October 6, 2004

silhouette3.JPG From the desk of Mindles H. Dreck:

If it curses, fine it

Jeff Jarvis hails the impending death of terrestrial radio with Howard Stern's move to Sirius.

There, ladies and gentlemen, is the last nail in the coffin of broadcast as the central medium in America. And the FCC hammered it in.

The age of one-size-fits-all media is over but the FCC and Congress don't want to admit it and so they are not allowing TV and radio to compete with the tremendous choice and freedom now available on cable, satellite, and the internet -- and soon via ubiquitous broadband and podcasting and all that. I'll say it again: Just tear down the antennas; we don't need them anymore.

Don't tear them down just yet. Radio has been taxed and regulated, expect more subsidies when it stops moving altogether.

Posted by Mindles H. Dreck at October 6, 2004 11:42 AM | TrackBack | Technorati inbound links
Comments
Posted by: South Park Kenny on October 6, 2004 4:07 PM

Haha
You're going to get the American Version of the Instituinally Socialist BBC!

Put subsidies in Room 101 now!

Posted by: Contributor B on October 6, 2004 5:26 PM

This is a lot more complicated than the establishment of a subsidized BBC-type national broadcaster, one that we'll never adopt in the US. I like the BBC, but don't know if I'd want to be forced to pay for it.

But it's important to know where our broadcast "subsidies" go; government doesn't just hand out money, but favors and rights and privileges. These last three have, of late, gone toward broadcast corporations that are unwilling to take risks.

So before we worry about some sort of American BBC, we should look to the companies that are granted overwhelming commercial broadcast advantages -- call 'em what you want, they're subsidies -- and then use them to force-feed us the three holy formats of Nelly, Shania Twain and Nickelback.

I just want to make sure we don't drag US public radio into this thread of subsidy-bashing, because compared with the BBC, Viacom and Clear Channel, public radio programming is a model of free-market efficiency.

This I say fully and intimately aware of the faults of the public radio's financial model.

Posted by: lindenen on October 7, 2004 11:56 AM

I feel that public radio would improve if they smashed Clear Channel and allowed for more localism such as local organizations and non-profits being able to run low watt stations.

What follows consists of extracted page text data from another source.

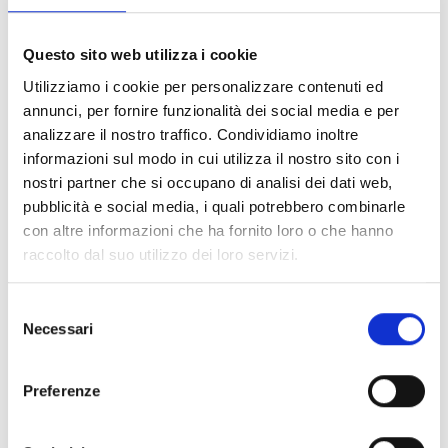
augmentent les moyens de subsistance des familles qui
travaillent dans le secteur agricole et de l’élevage, et
créer
Questo sito web utilizza i cookie
nouvelles opportunités d’emploi
, en renforcent le rôle
Utilizziamo i cookie per personalizzare contenuti ed
et les compétences des femmes. Avec l’implémentation
annunci, per fornire funzionalità dei social media e per
des plusieurs activités COOPI promeut un
modèle de
analizzare il nostro traffico. Condividiamo inoltre
développement
centré sur le
soutien de petits
informazioni sul modo in cui utilizza il nostro sito con i
producteurs
, qui permet la réalisation du droit à
nostri partner che si occupano di analisi dei dati web,
l’alimentation, en contribuant à la réduction de la pauvreté et
pubblicità e social media, i quali potrebbero combinarle
à l’amélioration des conditions de vie dans les zones
con altre informazioni che ha fornito loro o che hanno
rurales.
raccolto dal suo utilizzo dei loro servizi.
En plus, une particulière centralité est donnée à la
Selezione
diversification alimentaire
et à la nécessité d’avoir une
Necessari
del
alimentation équilibrée
y compris de la viande en tant
consenso
que source privilégiée des protéines. Avec ce but, des
Preferenze
campagnes de sensibilisation seront menées pour les
familles et les communautés les plus vulnérables.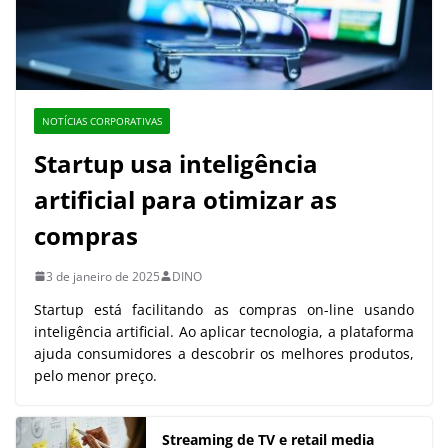
NOTÍCIAS CORPORATIVAS
Startup usa inteligência
artificial para otimizar as
compras
3 de janeiro de 2025
DINO
Startup está facilitando as compras on-line usando
inteligência artificial. Ao aplicar tecnologia, a plataforma
ajuda consumidores a descobrir os melhores produtos,
pelo menor preço.
Streaming de TV e retail media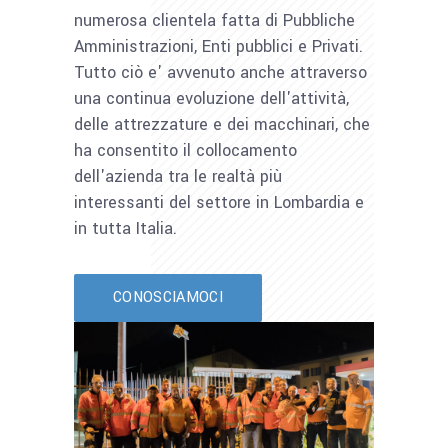
numerosa clientela fatta di Pubbliche
Amministrazioni, Enti pubblici e Privati.
Tutto ciò e' avvenuto anche attraverso
una continua evoluzione dell'attività,
delle attrezzature e dei macchinari, che
ha consentito il collocamento
dell'azienda tra le realtà più
interessanti del settore in Lombardia e
in tutta Italia.
CONOSCIAMOCI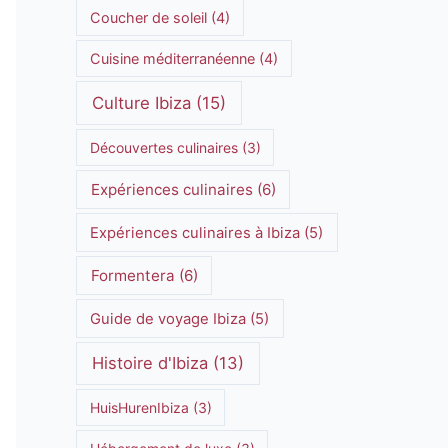
Coucher de soleil
(4)
Cuisine méditerranéenne
(4)
Culture Ibiza
(15)
Découvertes culinaires
(3)
Expériences culinaires
(6)
Expériences culinaires à Ibiza
(5)
Formentera
(6)
Guide de voyage Ibiza
(5)
Histoire d'Ibiza
(13)
HuisHurenIbiza
(3)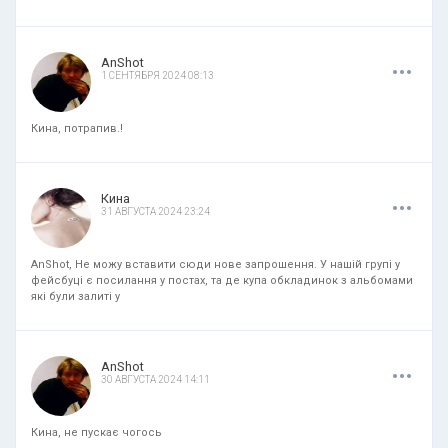
.
.
.
AnShot
1 СЕНТЯБРЯ 2024 08:13
Кина, потрапив.!
.
.
.
Кина
31 АВГУСТА 2024 23:24
AnShot, Не можу вставити сюди нове запрошення. У нашій групі у
фейсбуці є посилання у постах, та де купа обкладинок з альбомами
які були залиті у
.
.
.
AnShot
30 АВГУСТА 2024 14:11
Кина, не пускає чогось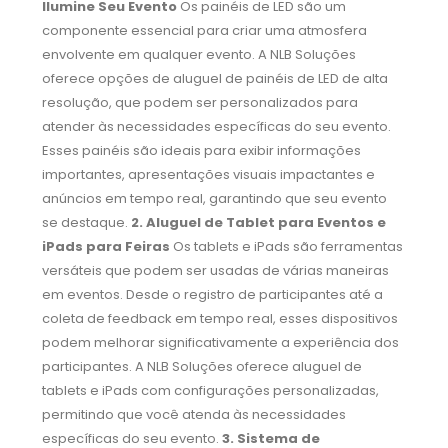
Ilumine Seu Evento
Os painéis de LED são um
componente essencial para criar uma atmosfera
envolvente em qualquer evento. A NLB Soluções
oferece opções de aluguel de painéis de LED de alta
resolução, que podem ser personalizados para
atender às necessidades específicas do seu evento.
Esses painéis são ideais para exibir informações
importantes, apresentações visuais impactantes e
anúncios em tempo real, garantindo que seu evento
se destaque.
2. Aluguel de Tablet para Eventos e
iPads para Feiras
Os tablets e iPads são ferramentas
versáteis que podem ser usadas de várias maneiras
em eventos. Desde o registro de participantes até a
coleta de feedback em tempo real, esses dispositivos
podem melhorar significativamente a experiência dos
participantes. A NLB Soluções oferece aluguel de
tablets e iPads com configurações personalizadas,
permitindo que você atenda às necessidades
específicas do seu evento.
3. Sistema de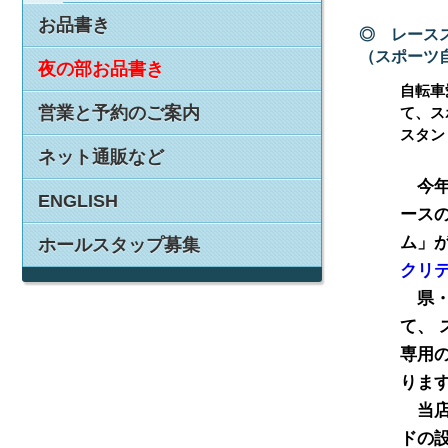
お品書き
◎ レース
（スポーツ
夜の部お品書き
自転車
営業と予約のご案内
て、ス
スタン
ネット通販など
今年
ENGLISH
ースの
ム」が
ホールスタップ募集
クリ
県・
て、
専用の
りま
当店
ドの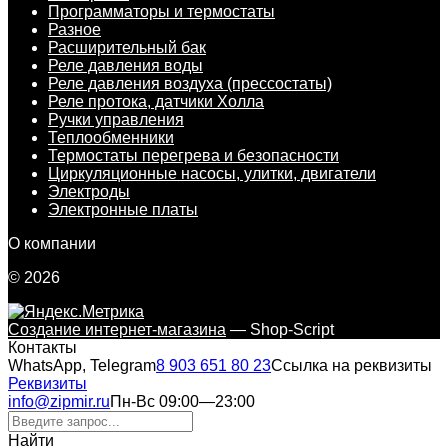
Программаторы и термостаты
Разное
Расширительный бак
Реле давления воды
Реле давления воздуха (прессостаты)
Реле протока, датчики Холла
Ручки управления
Теплообменники
Термостаты перегрева и безопасности
Циркуляционные насосы, улитки, двигатели
Электроды
Электронные платы
О компании
© 2026
Создание интернет-магазина
— Shop-Script
Контакты
WhatsApp, Telegram
8 903 651 80 23
Ссылка на реквизиты
Реквизиты
info@zipmir.ru
Пн-Вс 09:00—23:00
Найти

This may actually open up radio for the little people. Not just big organizations. Maybe it will become a more creative medium if the scum sucking corporations feel they can no longer make a buck there or that it's not worth it anymore because the returns are so low.

Posted by: Eric Pobirs on October 8, 2004 4:19 AM

This is being blown incredibly out of proportion. Stern is going to a subscription service for the same reason The Sopranos runs on a subscription service. So they can have the content they want without concern for offending those who aren't paying customers. Works for me. I can't say I'll miss Stern in the slightest. those owho care can pay direct instead of enduring obnoxious ads. Everybody wins.

Posted by: anony-mouse on October 8, 2004 4:57 AM

I think Jeff Jarvis is a little eager in his desire to do away with terrestrial broadcast (his post makes it clear that longer-term, he thinks they'll be unnecessary), among other things he seems to forget the advent of digital AM -- it is now possible to send out a crystal-clear digital broadcast concurrently with a traditional (and low-quality) analog AM signal. No subscription requird, you just need a receiver capable of capturing and decoding the digital sideband signal.

I agree with 'lindenen' on the issues surrounding Clear Channel. Breaking them up and re-opening the market to broader competition would be a huge step in the right direction.

Posted by: Ken on October 8, 2004 11:04 AM

Breaking up Clear Channel is massive overkill. Sell the spectrum, let the small operators run low-power stations to cover small areas and let everyone buy and sell spectrum, establish market prices for pieces of it, and use all of it for once, and you'll see a lot more variety.

Or just leave things as they are and wait for new technology to route around the obstructions imposed by the decades-old nationalization of the broadcast spectrum, which seems to be the solution we're going with.